= Ode (poem) =

1873 poem by Arthur O'Shaughnessy

"Ode" is a poem written by the English poet Arthur O'Shaughnessy and first published in 1873. It is the first poem in O'Shaughnessy's collection Music and Moonlight (1874).

==Text==

We are the music makers,
    And we are the dreamers of dreams,
Wandering by lone sea-breakers,
    And sitting by desolate streams; —
World-losers and world-forsakers,
    On whom the pale moon gleams:
Yet we are the movers and shakers
    Of the world for ever, it seems.

With wonderful deathless ditties
We build up the world's great cities,
    And out of a fabulous story
    We fashion an empire's glory:
One man with a dream, at pleasure,
    Shall go forth and conquer a crown;
And three with a new song's measure
    Can trample a kingdom down.

We, in the ages lying,
    In the buried past of the earth,
Built Nineveh with our sighing,
    And Babel itself in our mirth;
And o'erthrew them with prophesying
    To the old of the new world's worth;
For each age is a dream that is dying,
    Or one that is coming to birth.

A breath of our inspiration
Is the life of each generation;
    A wondrous thing of our dreaming
    Unearthly, impossible seeming —
The soldier, the king, and the peasant
    Are working together in one,
Till our dream shall become their present,
    And their work in the world be done.

They had no vision amazing
Of the goodly house they are raising;
    They had no divine foreshowing
    Of the land to which they are going:
But on one man's soul it hath broken,
    A light that doth not depart;
And his look, or a word he hath spoken,
    Wrought flame in another man's heart.

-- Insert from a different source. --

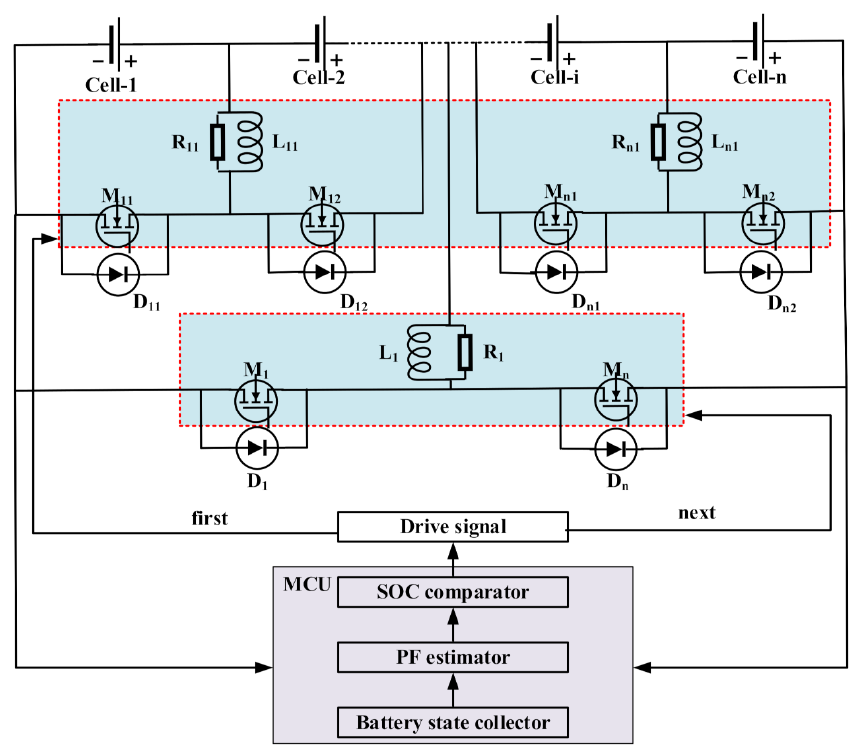
Figure 1. Double-layer inductance balance circuit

And therefore to-day is thrilling
With a past day's late fulfilling;
    And the multitudes are enlisted
    In the faith that their fathers resisted,
And, scorning the dream of to-morrow,
    Are bringing to pass, as they may,
In the world, for its joy or its sorrow,
    The dream that was scorned yesterday.

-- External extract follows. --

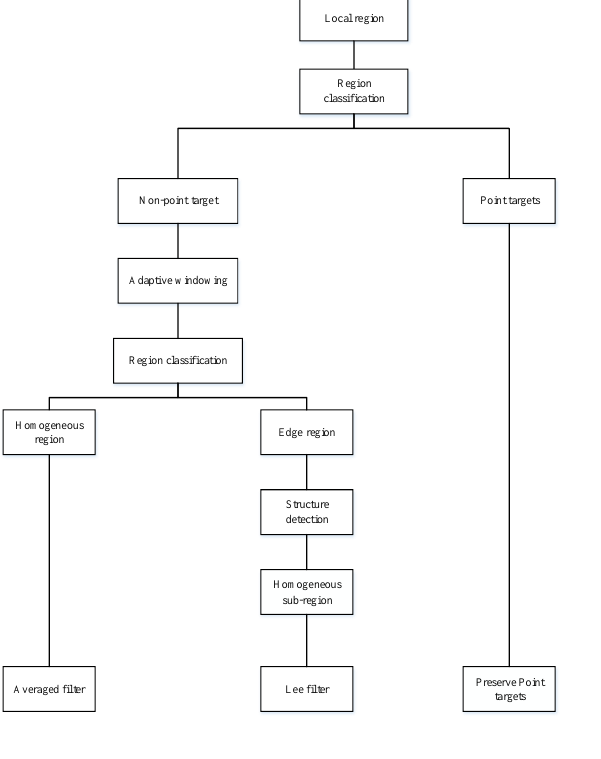
Fig 3. The flowchart of our method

But we, with our dreaming and singing,
    Ceaseless and sorrowless we!
The glory about us clinging
    Of the glorious futures we see,
Our souls with high music ringing:
    O men! it must ever be
That we dwell, in our dreaming and singing,
    A little apart from ye.

For we are afar with the dawning
    And the suns that are not yet high,
And out of the infinite morning
    Intrepid you hear us cry —
How, spite of your human scorning,
    Once more God's future draws nigh,
And already goes forth the warning
    That ye of the past must die.

Great hail! we cry to the comers
    From the dazzling unknown shore;
Bring us hither your sun and your summers;
    And renew our world as of yore;
You shall teach us your song's new numbers,
    And things that we dreamed not before:
Yea, in spite of a dreamer who slumbers,
    And a singer who sings no more.

==Legacy==
The phrase "movers and shakers" (now used to describe powerful and worldly individuals and groups) originates here. It gained traction as a signifier for worldly and powerful people when Mabel Dodge Luhan used it as the subtitle and epigraph of her 1936 memoir.

The poem has also been set to music, or alluded to, many times. Sir Edward Elgar set the ode to music in 1912 in his work The Music Makers, Op. 69, dedicated to Elgar's old friend Nicholas Kilburn, and the first performance took place in 1912 at the Birmingham Triennial Music Festival. Performances available include: The Music Makers, with Sir Adrian Boult conducting the London Philharmonic Orchestra in 1975 (reissued 1999), paired with Elgar's The Dream of Gerontius; and the 2006 album Sea Pictures, paired with The Music Makers, Simon Wright conducting the Bournemouth Symphony Orchestra. Zoltán Kodály (1882–1967) set "Ode" to music in his work Music Makers, dedicated to Merton College, Oxford, on the occasion of its 700th anniversary in 1964. The first three stanzas of the poem are featured on the song "We Are the Music Makers" by Antoni O'Breskey, and is recited by Ronnie Drew.

The first two lines of the poem were recited by Gene Wilder as Willy Wonka in the film Willy Wonka & the Chocolate Factory (1971). Aphex Twin sampled Wilder's speech on "We are the Music Makers" from Selected Ambient Works 85-92.